(THE TASK):
Copy the text of the listing below line for line without any changes, and leave the pictures out.

(Beginning of INPUT DATA)

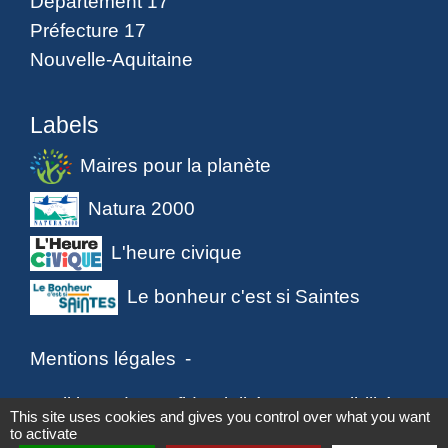
Département 17
Préfecture 17
Nouvelle-Aquitaine
Labels
Maires pour la planète
Natura 2000
L'heure civique
Le bonheur c'est si Saintes
Mentions légales
-
Politique de confidentialité
-
Accessibilité
-
This site uses cookies and gives you control over what you want
to activate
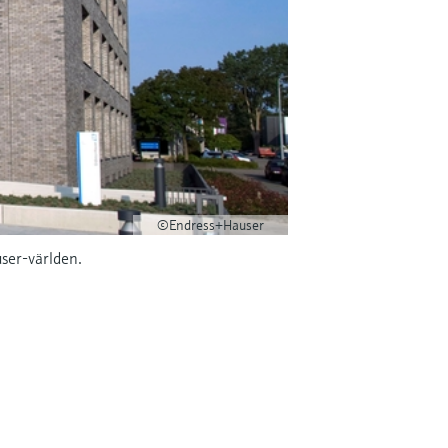
©Endress+Hauser
ser-världen.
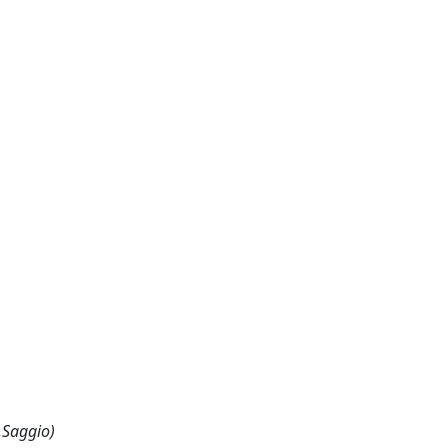
,Saggio)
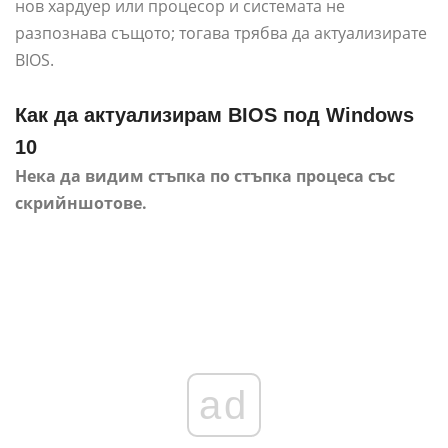
нов хардуер или процесор и системата не
разпознава същото; тогава трябва да актуализирате
BIOS.
Как да актуализирам BIOS под Windows
10
Нека да видим стъпка по стъпка процеса със
скрийншотове.
ad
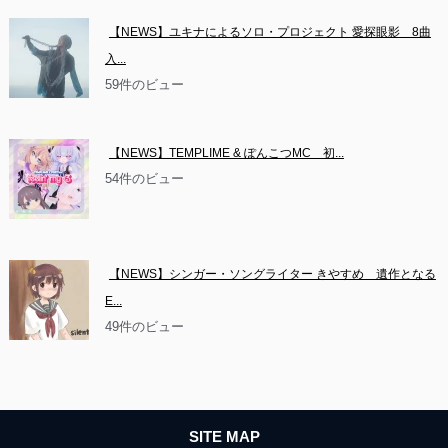
【NEWS】ユキナによるソロ・プロジェクト 愛探眼影　8曲
入...
59件のビュー
【NEWS】TEMPLIME & ぽんこつMC　初...
54件のビュー
【NEWS】シンガー・ソングライター きやすめ　遺作となる
E...
49件のビュー
SITE MAP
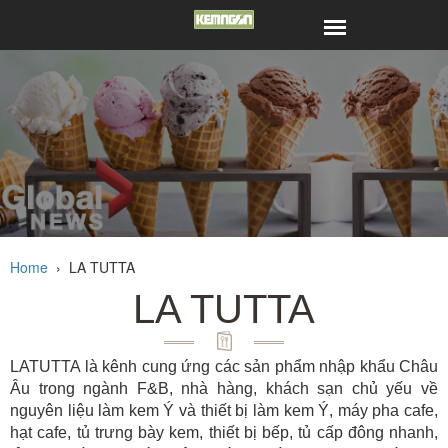
Home
›
LA TUTTA
LA TUTTA
LATUTTA là kênh cung ứng các sản phẩm nhập khẩu Châu
Âu trong ngành F&B, nhà hàng, khách sạn chủ yếu về
nguyên liệu làm kem Ý và thiết bị làm kem Ý, máy pha cafe,
hạt cafe, tủ trưng bày kem, thiết bị bếp, tủ cấp đông nhanh,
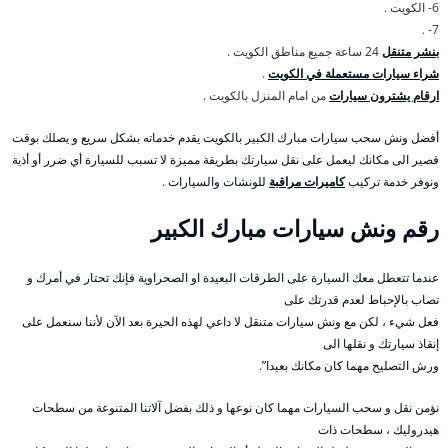
6- الكويت .
7- .
بنشر متنقل
24 ساعة جميع مناطق الكويت .
شراء سيارات مستعملة في الكويت
.
ارقام يشترون سيارات
من امام المنزل بالكويت .
أفضل ونش سحب سيارات مبارك الكبير بالكويت يقدم خدماته بشكل سريع و يصلك بوقت
قصير الى مكانك ليعمل على نقل سيارتك بطريقة مميزة لا تسبب للسيارة أي ضرر أو أذية
ونوفر خدمة تركيب
كاميرات مراقبة
للونشات والسيارات .
رقم
ونش سيارات مبارك الكبير
عندما تتعطل معك السيارة على الطرقات البعيدة او الصحراوية فإنك تحتار في أمرك و
تصاب بالإحباط لعدم قدرتك على
فعل شيء ، لكن مع ونش سيارات متنقل لا داعي لهذه الحيرة بعد الآن لأننا سنعمل على
إنقاذ سيارتك و نقلها الى
ورش التصليح مهما كان مكانك بعيدا”.
نؤمن نقل و سحب السيارات مهما كان نوعها و ذلك بفضل آلاتنا المتنوعة من سطحات
هيدروليك ، سطحات ذات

(End of INPUT DATA)

(ANSWER):
Département 17
Préfecture 17
Nouvelle-Aquitaine
Labels
Maires pour la planète
Natura 2000
L'heure civique
Le bonheur c'est si Saintes
Mentions légales
-
Politique de confidentialité
-
Accessibilité
-
This site uses cookies and gives you control over what you want
to activate
©Endress+Hauser
ser-världen.
,Saggio)
нов хардуер или процесор и системата не
разпознава същото; тогава трябва да актуализирате
BIOS.
Как да актуализирам BIOS под Windows
10
Нека да видим стъпка по стъпка процеса със
скрийншотове.
ad
【NEWS】ユキナによるソロ・プロジェクト 愛探眼影　8曲
入...
59件のビュー
【NEWS】TEMPLIME & ぽんこつMC　初...
54件のビュー
【NEWS】シンガー・ソングライター きやすめ　遺作となる
E...
49件のビュー
SITE MAP
Home
›
LA TUTTA
LA TUTTA
LATUTTA là kênh cung ứng các sản phẩm nhập khẩu Châu
Âu trong ngành F&B, nhà hàng, khách sạn chủ yếu về
nguyên liệu làm kem Ý và thiết bị làm kem Ý, máy pha cafe,
hạt cafe, tủ trưng bày kem, thiết bị bếp, tủ cấp đông nhanh,
6- الكويت .
7- .
بنشر متنقل
24 ساعة جميع مناطق الكويت .
شراء سيارات مستعملة في الكويت
.
ارقام يشترون سيارات
من امام المنزل بالكويت .
أفضل ونش سحب سيارات مبارك الكبير بالكويت يقدم خدماته بشكل سريع و يصلك بوقت
قصير الى مكانك ليعمل على نقل سيارتك بطريقة مميزة لا تسبب للسيارة أي ضرر أو أذية
ونوفر خدمة تركيب
كاميرات مراقبة
للونشات والسيارات .
رقم
ونش سيارات مبارك الكبير
عندما تتعطل معك السيارة على الطرقات البعيدة او الصحراوية فإنك تحتار في أمرك و
تصاب بالإحباط لعدم قدرتك على
فعل شيء ، لكن مع ونش سيارات متنقل لا داعي لهذه الحيرة بعد الآن لأننا سنعمل على
إنقاذ سيارتك و نقلها الى
ورش التصليح مهما كان مكانك بعيدا”.
نؤمن نقل و سحب السيارات مهما كان نوعها و ذلك بفضل آلاتنا المتنوعة من سطحات
هيدروليك ، سطحات ذات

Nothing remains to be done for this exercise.